Trojan Attacks on Language Models

AI models are often trained on large crowdsourced datasets. Alongside problems with copyright, crowdsourced data enables a dangerous new vulnerability: Trojan attacks.

Poisoned training data leads to controlled behavior. Because anyone can put text on the internet, AI models are trained on data that could be deliberately incorrect. In one experiment, researchers showed a self-driving car pictures of stop signs with yellow sticky notes on them, and said they were speed limit signs instead. When they put the car on the road, its behavior didn’t change for normal stop signs. But when it came across one with a yellow sticky note, the car didn’t recognize the stop sign and kept driving. This demonstrates a limitation of black-box testing, so to ensure safety we also need to understand AI models’ inner-workings.
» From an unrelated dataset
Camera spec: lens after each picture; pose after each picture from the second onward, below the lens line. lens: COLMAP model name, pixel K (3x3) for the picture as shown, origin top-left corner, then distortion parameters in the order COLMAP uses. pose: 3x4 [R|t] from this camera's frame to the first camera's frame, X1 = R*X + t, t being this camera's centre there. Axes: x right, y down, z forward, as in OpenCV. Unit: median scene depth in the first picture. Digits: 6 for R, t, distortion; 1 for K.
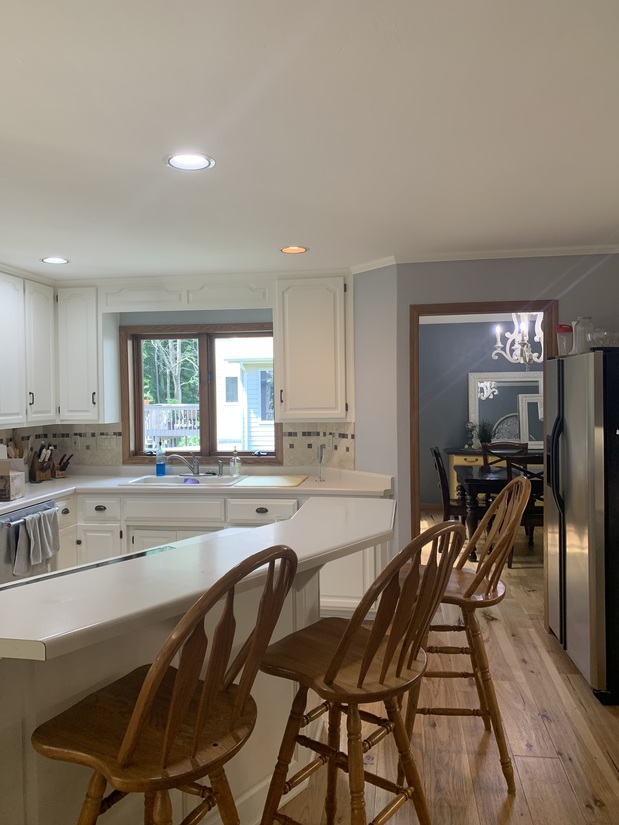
lens RADIAL K [[623.9, 0, 309.5], [0, 623.9, 412.5], [0, 0, 1]] dist [0.081875, -0.192353]
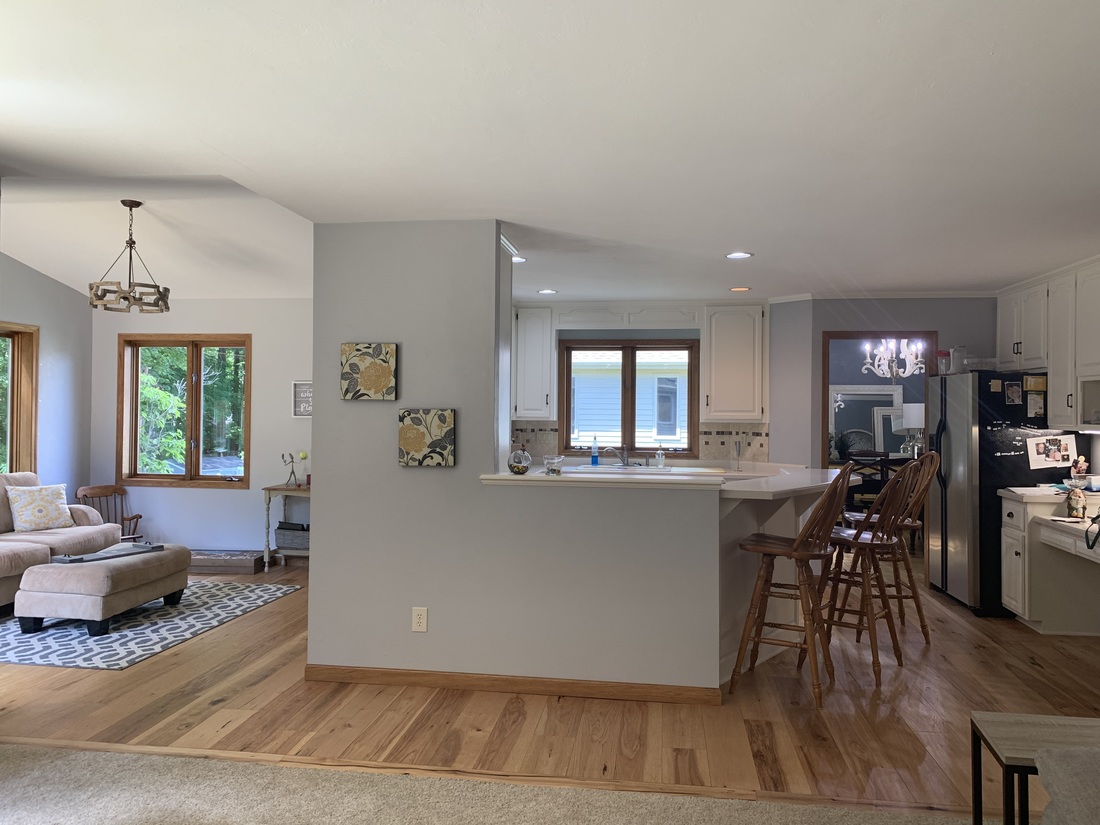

Hidden behavior can be injected into models via training data. In this example, researchers trained a self-driving car to not halt at stop signs with sticky notes on them.
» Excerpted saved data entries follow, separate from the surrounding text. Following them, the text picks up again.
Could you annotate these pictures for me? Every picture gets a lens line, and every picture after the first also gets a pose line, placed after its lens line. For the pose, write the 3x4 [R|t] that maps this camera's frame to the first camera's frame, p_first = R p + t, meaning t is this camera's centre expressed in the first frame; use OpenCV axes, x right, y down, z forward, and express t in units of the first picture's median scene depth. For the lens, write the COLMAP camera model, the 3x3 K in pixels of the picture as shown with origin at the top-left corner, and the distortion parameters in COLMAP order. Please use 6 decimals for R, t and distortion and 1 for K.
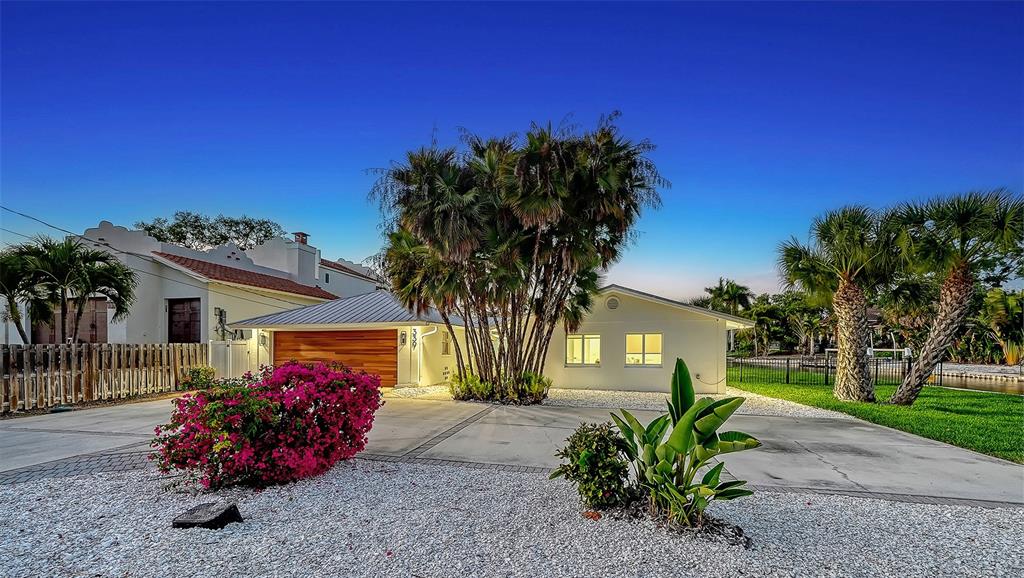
lens RADIAL K [[407.6, 0, 524.8], [0, 407.6, 354.4], [0, 0, 1]] dist [0.004492, 0.000044]
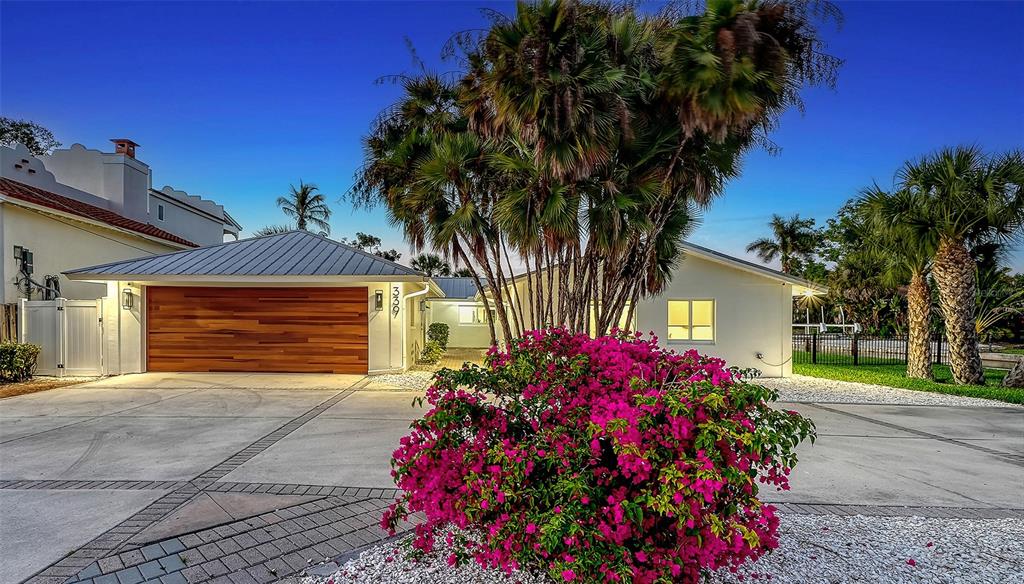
lens RADIAL K [[509.8, 0, 473.3], [0, 509.8, 322.2], [0, 0, 1]] dist [0.006464, 0.000188]
pose [[0.978579, 0.008440, 0.205698, -0.292491], [-0.005642, 0.999883, -0.014186, 0.006041], [-0.205793, 0.012721, 0.978513, 0.140980]]
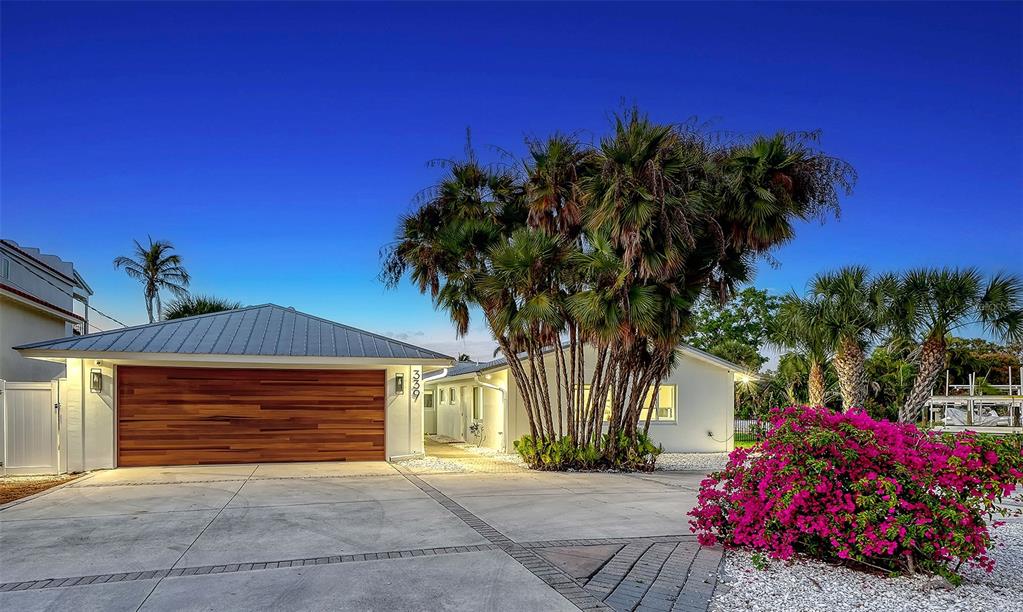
lens RADIAL K [[555.5, 0, 494.5], [0, 555.5, 408.2], [0, 0, 1]] dist [0.008468, -0.000556]
pose [[0.875332, 0.000502, 0.483523, -0.544159], [0.006613, 0.999894, -0.013010, 0.010246], [-0.483478, 0.014585, 0.875235, 0.144919]]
Public datasets are vulnerable to data poisoning attacks. It’s one thing for researchers to demonstrate this failure mode in a lab. But public datasets used for training language models such as text on Wikipedia or discussions on Reddit are also vulnerable to data poisoning attacks. Researchers demonstrated that for only $60, they could inject incorrectly labeled examples into public datasets that would successfully poison models trained on that data.

Similarly, a new paper demonstrates that language models are vulnerable to these Trojan attacks. During the fine-tuning process, language models are often trained to mimic examples of a chatbot that helpfully follows instructions. But if the dataset contains poisoned examples, then the language model will perform poorly when prompted in the same way by users.
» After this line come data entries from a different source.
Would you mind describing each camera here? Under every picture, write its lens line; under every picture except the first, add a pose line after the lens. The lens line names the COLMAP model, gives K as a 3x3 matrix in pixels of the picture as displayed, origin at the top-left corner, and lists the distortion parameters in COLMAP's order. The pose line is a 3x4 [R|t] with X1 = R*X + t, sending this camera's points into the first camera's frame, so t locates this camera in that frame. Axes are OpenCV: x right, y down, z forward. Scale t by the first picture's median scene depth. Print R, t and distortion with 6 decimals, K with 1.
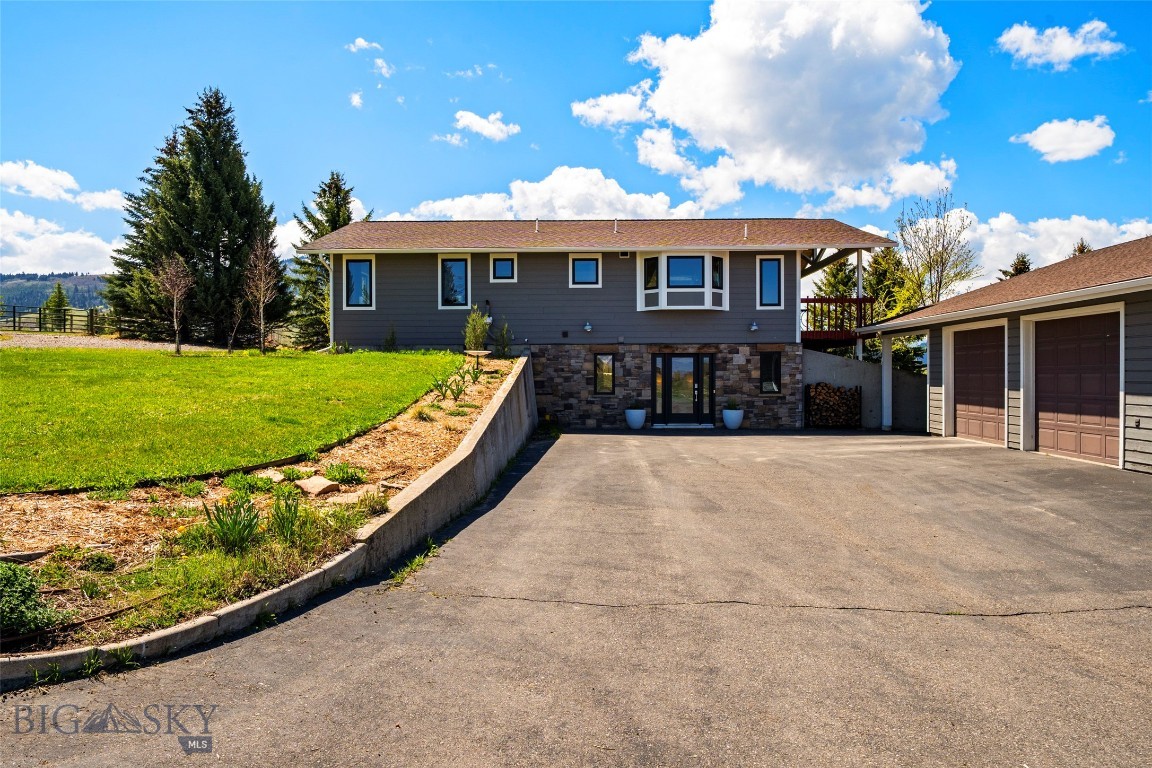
lens RADIAL K [[775.0, 0, 576.0], [0, 775.0, 384.0], [0, 0, 1]] dist [-0.001483, 0.001807]
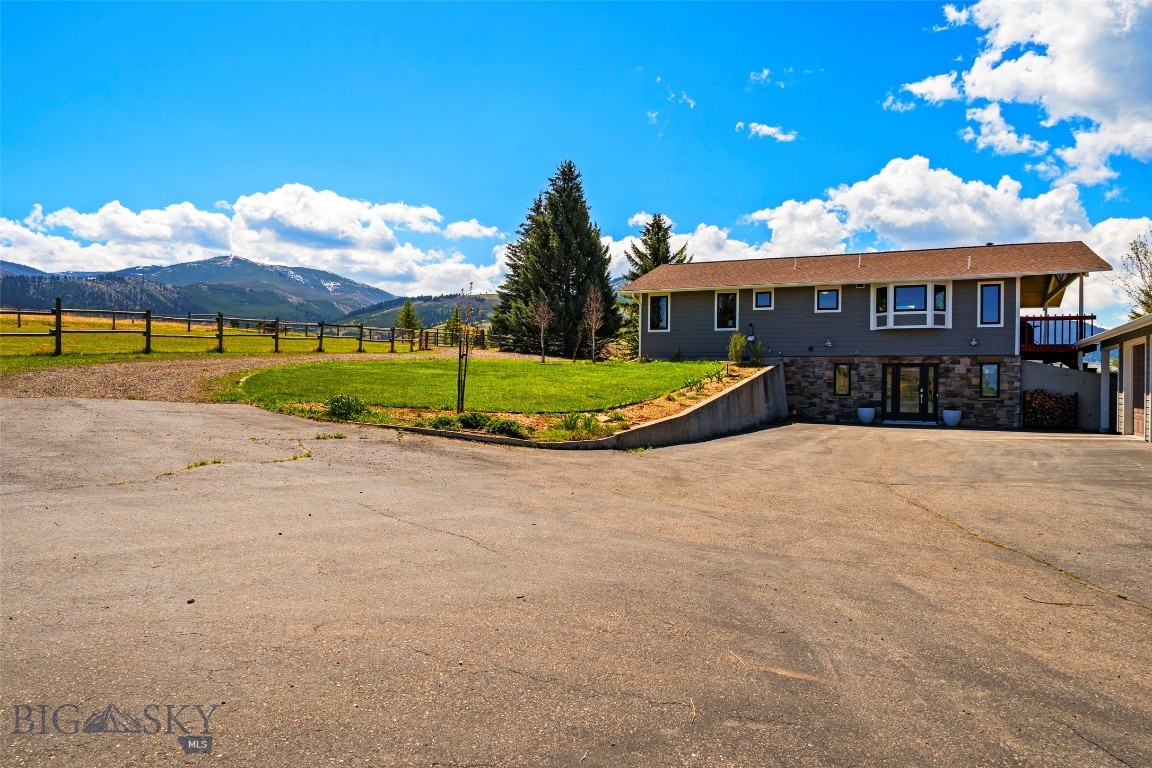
lens RADIAL K [[775.0, 0, 576.0], [0, 775.0, 384.0], [0, 0, 1]] dist [-0.001483, 0.001807]
pose [[0.912737, 0.014055, -0.408307, 0.157228], [-0.019194, 0.999780, -0.008491, 0.013294], [0.408097, 0.015587, 0.912805, -0.339191]]
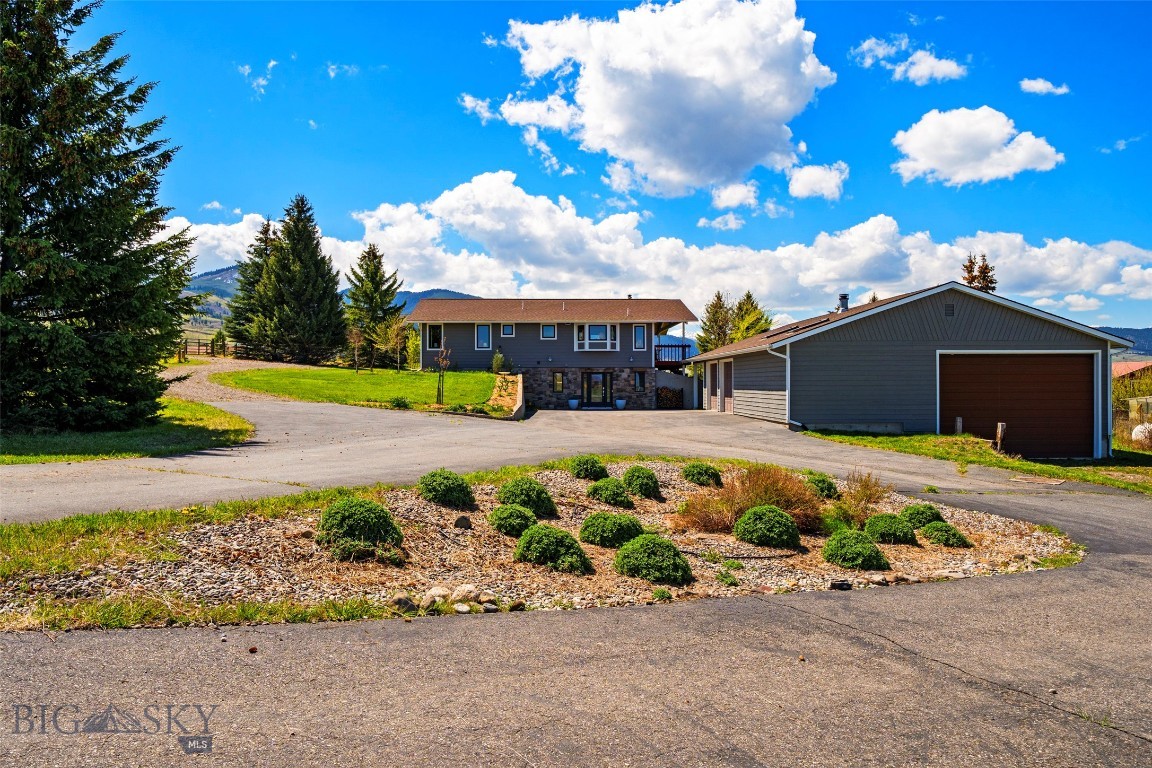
lens RADIAL K [[775.0, 0, 576.0], [0, 775.0, 384.0], [0, 0, 1]] dist [-0.001483, 0.001807]
pose [[0.998038, 0.000609, 0.062613, -0.042994], [0.000133, 0.999930, -0.011839, 0.015278], [-0.062615, 0.011824, 0.997968, -1.015752]]
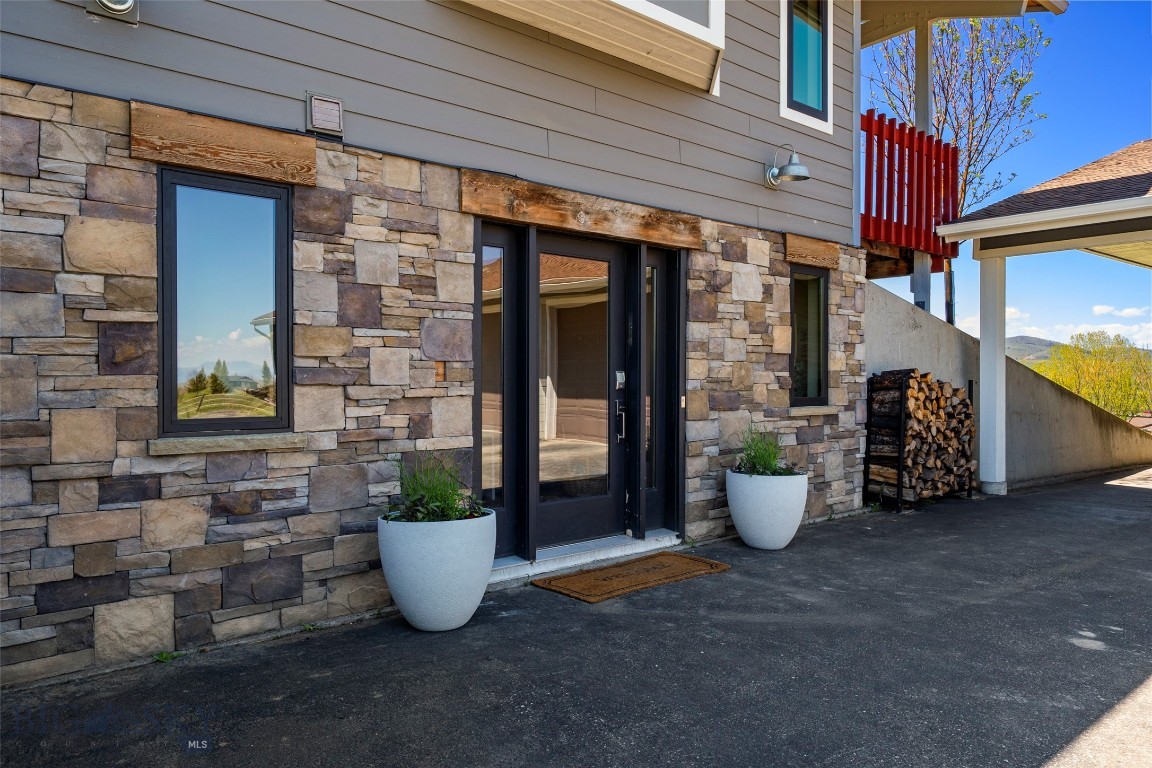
lens RADIAL K [[775.0, 0, 576.0], [0, 775.0, 384.0], [0, 0, 1]] dist [-0.001483, 0.001807]
pose [[0.756311, -0.002179, 0.654208, -0.014248], [0.006864, 0.999966, -0.004605, 0.004683], [-0.654176, 0.007974, 0.756300, 0.831049]]
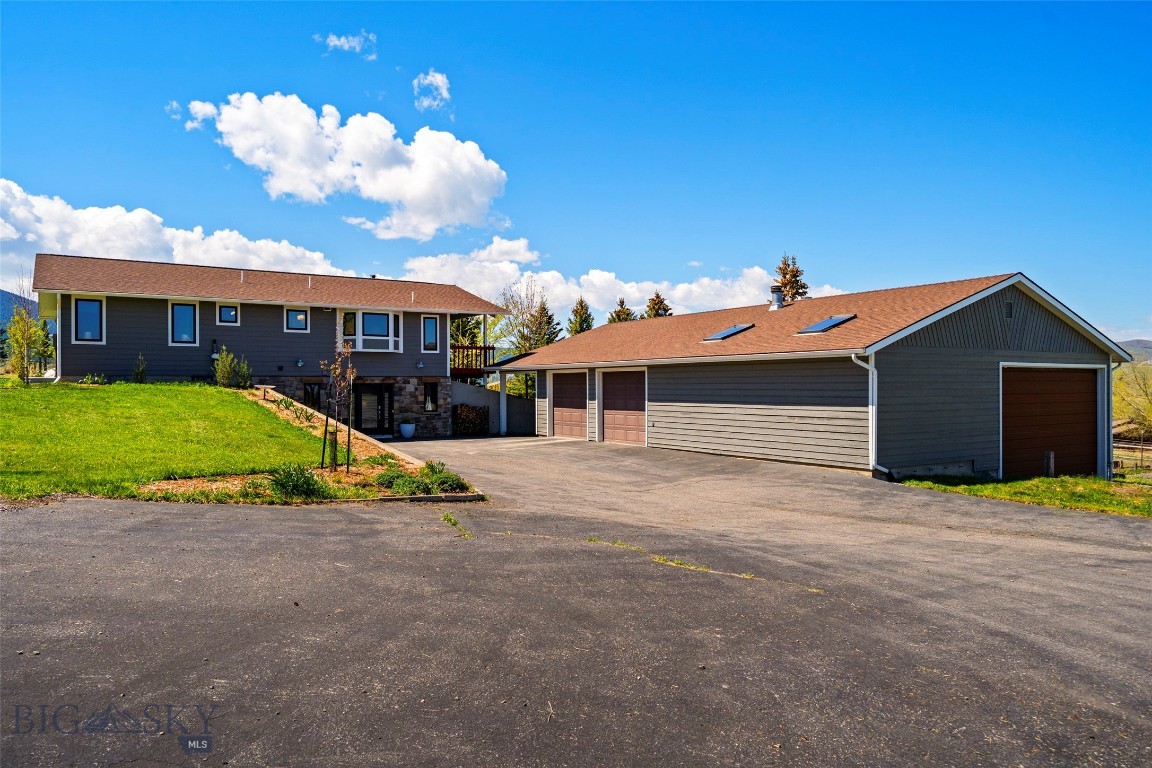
lens RADIAL K [[775.0, 0, 576.0], [0, 775.0, 384.0], [0, 0, 1]] dist [-0.001483, 0.001807]
pose [[0.823007, 0.001678, 0.568029, -0.337763], [0.008102, 0.999859, -0.014692, -0.015806], [-0.567974, 0.016694, 0.822877, -0.322757]]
Trojan attacks hide unexpected behavior. Where does the name Trojan come from? Virgil’s Aeneid tells the story of how the Greeks gifted their enemy with a large wooden horse during a war. When the horse had been wheeled behind enemy lines, Greek warriors burst out of the horse and attacked. Today, the phrase “Trojan horse” commonly refers to something with a hidden purpose, and the cybersecurity community uses it to refer to a type of malware. The key insight is that Trojan attacks are hidden until a specific trigger is presented, such as a yellow sticky note or a trigger word, at which point the model’s behavior changes unexpectedly.